*What you have to do*:
Look through the lines below and extract each one that contains "requirements".

*Provided information*:
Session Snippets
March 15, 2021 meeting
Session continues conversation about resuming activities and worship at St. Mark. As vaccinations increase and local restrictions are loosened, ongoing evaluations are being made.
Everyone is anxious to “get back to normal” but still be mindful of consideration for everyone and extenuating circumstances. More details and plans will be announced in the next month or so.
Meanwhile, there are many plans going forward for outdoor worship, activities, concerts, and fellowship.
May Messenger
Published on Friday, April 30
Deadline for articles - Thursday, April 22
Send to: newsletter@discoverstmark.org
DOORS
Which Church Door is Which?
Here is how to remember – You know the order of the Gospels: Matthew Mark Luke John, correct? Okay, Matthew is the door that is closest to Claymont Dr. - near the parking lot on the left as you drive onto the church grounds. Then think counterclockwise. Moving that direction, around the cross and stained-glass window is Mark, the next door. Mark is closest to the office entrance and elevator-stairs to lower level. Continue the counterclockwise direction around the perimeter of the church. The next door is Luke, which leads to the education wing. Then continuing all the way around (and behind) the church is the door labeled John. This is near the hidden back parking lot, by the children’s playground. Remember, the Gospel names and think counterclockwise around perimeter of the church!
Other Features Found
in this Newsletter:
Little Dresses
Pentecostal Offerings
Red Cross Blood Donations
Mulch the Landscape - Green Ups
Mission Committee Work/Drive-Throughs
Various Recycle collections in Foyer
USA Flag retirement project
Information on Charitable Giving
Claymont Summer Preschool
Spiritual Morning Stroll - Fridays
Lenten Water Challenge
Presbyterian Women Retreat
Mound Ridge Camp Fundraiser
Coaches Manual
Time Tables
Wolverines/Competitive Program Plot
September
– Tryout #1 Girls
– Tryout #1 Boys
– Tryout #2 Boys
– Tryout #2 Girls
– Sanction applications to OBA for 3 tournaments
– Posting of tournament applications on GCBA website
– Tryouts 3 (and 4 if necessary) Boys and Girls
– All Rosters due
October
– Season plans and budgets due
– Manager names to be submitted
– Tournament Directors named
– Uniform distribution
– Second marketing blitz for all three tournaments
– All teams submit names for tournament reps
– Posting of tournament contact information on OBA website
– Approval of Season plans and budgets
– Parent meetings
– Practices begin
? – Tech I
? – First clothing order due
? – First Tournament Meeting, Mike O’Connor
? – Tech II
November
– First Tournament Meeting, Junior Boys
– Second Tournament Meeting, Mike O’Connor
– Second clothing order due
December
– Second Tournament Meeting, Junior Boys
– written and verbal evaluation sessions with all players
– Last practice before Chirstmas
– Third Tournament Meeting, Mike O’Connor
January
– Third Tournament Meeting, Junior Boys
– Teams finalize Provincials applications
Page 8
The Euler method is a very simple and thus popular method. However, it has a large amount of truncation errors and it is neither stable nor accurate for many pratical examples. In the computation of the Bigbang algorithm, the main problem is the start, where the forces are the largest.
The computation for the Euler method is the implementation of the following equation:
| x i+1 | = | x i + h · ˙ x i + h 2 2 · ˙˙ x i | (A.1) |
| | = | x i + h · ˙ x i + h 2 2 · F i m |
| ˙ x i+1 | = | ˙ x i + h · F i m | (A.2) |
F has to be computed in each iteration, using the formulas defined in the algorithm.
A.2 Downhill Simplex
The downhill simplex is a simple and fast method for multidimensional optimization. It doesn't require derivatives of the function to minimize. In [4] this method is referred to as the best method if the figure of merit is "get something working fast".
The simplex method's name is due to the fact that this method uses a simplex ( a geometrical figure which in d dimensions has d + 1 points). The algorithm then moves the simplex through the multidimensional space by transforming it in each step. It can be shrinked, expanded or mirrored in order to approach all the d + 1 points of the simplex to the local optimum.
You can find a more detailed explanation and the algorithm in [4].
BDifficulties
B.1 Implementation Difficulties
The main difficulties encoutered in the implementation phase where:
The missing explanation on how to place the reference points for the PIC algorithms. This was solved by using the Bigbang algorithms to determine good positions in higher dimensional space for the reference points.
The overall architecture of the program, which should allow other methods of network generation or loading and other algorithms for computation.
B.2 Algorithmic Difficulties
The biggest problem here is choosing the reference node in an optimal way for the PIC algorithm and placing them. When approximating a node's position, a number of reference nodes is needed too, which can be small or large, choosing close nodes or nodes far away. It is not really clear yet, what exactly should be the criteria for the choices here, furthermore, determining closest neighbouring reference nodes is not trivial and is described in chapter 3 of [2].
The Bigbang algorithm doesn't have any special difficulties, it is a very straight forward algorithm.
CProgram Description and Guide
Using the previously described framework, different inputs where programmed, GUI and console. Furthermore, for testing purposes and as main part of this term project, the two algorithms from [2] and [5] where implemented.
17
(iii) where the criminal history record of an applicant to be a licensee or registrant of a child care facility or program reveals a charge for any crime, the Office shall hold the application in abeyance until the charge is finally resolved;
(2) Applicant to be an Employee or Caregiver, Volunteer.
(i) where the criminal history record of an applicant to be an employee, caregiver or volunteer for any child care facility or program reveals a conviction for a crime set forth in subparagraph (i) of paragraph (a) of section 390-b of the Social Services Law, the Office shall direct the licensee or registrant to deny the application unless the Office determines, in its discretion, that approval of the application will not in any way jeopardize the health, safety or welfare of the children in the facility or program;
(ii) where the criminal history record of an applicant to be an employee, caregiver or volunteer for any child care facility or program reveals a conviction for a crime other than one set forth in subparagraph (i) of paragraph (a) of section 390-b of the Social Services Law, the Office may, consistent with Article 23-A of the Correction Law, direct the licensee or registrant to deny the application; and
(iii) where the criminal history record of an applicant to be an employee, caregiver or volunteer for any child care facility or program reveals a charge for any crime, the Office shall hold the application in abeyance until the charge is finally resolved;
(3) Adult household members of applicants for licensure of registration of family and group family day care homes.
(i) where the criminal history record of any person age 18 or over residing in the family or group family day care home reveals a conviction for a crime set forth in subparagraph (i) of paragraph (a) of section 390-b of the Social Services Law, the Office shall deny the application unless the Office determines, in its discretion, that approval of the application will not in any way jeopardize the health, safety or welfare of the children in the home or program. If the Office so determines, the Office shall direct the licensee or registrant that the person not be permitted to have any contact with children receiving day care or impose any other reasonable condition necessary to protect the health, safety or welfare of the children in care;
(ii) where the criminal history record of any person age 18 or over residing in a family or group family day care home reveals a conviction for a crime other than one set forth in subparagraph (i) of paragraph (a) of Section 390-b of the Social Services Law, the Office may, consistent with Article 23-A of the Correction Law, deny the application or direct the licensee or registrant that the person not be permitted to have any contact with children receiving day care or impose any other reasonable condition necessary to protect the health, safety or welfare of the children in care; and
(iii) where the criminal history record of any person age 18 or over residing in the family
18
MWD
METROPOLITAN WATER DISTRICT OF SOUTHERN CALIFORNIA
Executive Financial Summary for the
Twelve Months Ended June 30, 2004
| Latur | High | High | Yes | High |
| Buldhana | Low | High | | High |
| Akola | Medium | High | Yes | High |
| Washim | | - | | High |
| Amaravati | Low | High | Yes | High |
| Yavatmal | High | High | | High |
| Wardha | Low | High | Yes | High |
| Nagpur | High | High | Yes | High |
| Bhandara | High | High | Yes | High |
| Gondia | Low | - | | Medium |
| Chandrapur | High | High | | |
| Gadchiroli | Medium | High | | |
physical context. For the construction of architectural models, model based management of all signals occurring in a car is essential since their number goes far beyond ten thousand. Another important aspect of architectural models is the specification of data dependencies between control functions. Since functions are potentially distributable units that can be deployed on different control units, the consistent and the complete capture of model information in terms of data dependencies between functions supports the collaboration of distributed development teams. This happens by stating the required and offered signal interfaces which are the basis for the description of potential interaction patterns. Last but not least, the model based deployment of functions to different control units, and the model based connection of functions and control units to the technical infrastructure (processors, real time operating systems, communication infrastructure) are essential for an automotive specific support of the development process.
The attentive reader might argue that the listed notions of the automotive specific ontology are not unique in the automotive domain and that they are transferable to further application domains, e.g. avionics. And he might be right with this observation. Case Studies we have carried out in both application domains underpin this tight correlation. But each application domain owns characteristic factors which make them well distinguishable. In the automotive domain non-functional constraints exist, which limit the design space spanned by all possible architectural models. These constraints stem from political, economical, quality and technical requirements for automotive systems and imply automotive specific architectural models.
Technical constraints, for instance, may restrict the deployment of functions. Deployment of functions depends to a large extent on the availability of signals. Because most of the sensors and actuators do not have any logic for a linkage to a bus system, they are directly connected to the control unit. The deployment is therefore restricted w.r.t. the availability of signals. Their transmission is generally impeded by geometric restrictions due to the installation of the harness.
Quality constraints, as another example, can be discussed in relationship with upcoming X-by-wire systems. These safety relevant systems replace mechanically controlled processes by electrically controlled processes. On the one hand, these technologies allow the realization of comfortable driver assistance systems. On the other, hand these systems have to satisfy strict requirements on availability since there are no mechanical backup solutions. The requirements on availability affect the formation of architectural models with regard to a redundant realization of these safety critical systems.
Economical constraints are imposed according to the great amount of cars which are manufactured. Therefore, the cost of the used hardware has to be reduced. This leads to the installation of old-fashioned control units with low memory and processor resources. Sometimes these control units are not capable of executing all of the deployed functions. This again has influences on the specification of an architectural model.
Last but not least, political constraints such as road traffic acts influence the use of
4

*Output of the exercise*:
The attentive reader might argue that the listed notions of the automotive specific ontology are not unique in the automotive domain and that they are transferable to further application domains, e.g. avionics. And he might be right with this observation. Case Studies we have carried out in both application domains underpin this tight correlation. But each application domain owns characteristic factors which make them well distinguishable. In the automotive domain non-functional constraints exist, which limit the design space spanned by all possible architectural models. These constraints stem from political, economical, quality and technical requirements for automotive systems and imply automotive specific architectural models.
Quality constraints, as another example, can be discussed in relationship with upcoming X-by-wire systems. These safety relevant systems replace mechanically controlled processes by electrically controlled processes. On the one hand, these technologies allow the realization of comfortable driver assistance systems. On the other, hand these systems have to satisfy strict requirements on availability since there are no mechanical backup solutions. The requirements on availability affect the formation of architectural models with regard to a redundant realization of these safety critical systems.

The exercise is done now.